STORED ROWS>
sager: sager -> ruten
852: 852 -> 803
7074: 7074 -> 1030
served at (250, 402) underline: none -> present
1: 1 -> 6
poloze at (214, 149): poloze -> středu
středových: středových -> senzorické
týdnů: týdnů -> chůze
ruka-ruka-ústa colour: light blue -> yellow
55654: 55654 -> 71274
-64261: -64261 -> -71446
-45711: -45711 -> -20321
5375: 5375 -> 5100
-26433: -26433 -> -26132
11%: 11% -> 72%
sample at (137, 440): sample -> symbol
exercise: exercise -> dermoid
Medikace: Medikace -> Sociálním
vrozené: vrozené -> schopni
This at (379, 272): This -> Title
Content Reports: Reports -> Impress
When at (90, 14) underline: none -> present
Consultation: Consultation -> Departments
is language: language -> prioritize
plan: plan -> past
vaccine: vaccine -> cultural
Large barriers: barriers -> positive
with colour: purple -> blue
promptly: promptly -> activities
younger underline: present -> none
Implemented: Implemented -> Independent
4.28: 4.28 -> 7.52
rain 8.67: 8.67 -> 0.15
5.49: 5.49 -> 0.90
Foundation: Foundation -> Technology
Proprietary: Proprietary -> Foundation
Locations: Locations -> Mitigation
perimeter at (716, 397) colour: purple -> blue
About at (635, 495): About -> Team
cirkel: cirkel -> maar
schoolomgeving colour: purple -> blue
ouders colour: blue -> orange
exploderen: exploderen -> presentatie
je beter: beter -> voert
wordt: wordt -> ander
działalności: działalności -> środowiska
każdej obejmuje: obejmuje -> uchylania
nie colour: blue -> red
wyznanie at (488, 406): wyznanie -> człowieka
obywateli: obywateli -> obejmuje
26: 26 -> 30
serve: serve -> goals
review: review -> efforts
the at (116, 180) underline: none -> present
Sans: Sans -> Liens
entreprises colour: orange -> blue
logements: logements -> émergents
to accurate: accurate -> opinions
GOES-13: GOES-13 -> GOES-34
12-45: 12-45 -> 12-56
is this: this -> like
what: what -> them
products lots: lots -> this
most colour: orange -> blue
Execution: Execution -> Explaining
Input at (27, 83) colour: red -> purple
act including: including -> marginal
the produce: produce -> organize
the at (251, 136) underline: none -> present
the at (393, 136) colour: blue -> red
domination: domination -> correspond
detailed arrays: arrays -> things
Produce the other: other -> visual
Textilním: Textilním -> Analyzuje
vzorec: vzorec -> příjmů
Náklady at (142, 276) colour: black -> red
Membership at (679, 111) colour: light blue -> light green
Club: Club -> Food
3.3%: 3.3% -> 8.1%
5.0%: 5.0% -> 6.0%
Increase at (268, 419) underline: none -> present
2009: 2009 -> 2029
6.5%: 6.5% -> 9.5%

EXERCISE REQUIREMENTS> Copy the material word for word, from its first line through the line that contains "każdej obejmuje: obejmuje -> uchylania", including that line.

WRITTEN RESPONSE>
sager: sager -> ruten
852: 852 -> 803
7074: 7074 -> 1030
served at (250, 402) underline: none -> present
1: 1 -> 6
poloze at (214, 149): poloze -> středu
středových: středových -> senzorické
týdnů: týdnů -> chůze
ruka-ruka-ústa colour: light blue -> yellow
55654: 55654 -> 71274
-64261: -64261 -> -71446
-45711: -45711 -> -20321
5375: 5375 -> 5100
-26433: -26433 -> -26132
11%: 11% -> 72%
sample at (137, 440): sample -> symbol
exercise: exercise -> dermoid
Medikace: Medikace -> Sociálním
vrozené: vrozené -> schopni
This at (379, 272): This -> Title
Content Reports: Reports -> Impress
When at (90, 14) underline: none -> present
Consultation: Consultation -> Departments
is language: language -> prioritize
plan: plan -> past
vaccine: vaccine -> cultural
Large barriers: barriers -> positive
with colour: purple -> blue
promptly: promptly -> activities
younger underline: present -> none
Implemented: Implemented -> Independent
4.28: 4.28 -> 7.52
rain 8.67: 8.67 -> 0.15
5.49: 5.49 -> 0.90
Foundation: Foundation -> Technology
Proprietary: Proprietary -> Foundation
Locations: Locations -> Mitigation
perimeter at (716, 397) colour: purple -> blue
About at (635, 495): About -> Team
cirkel: cirkel -> maar
schoolomgeving colour: purple -> blue
ouders colour: blue -> orange
exploderen: exploderen -> presentatie
je beter: beter -> voert
wordt: wordt -> ander
działalności: działalności -> środowiska
każdej obejmuje: obejmuje -> uchylania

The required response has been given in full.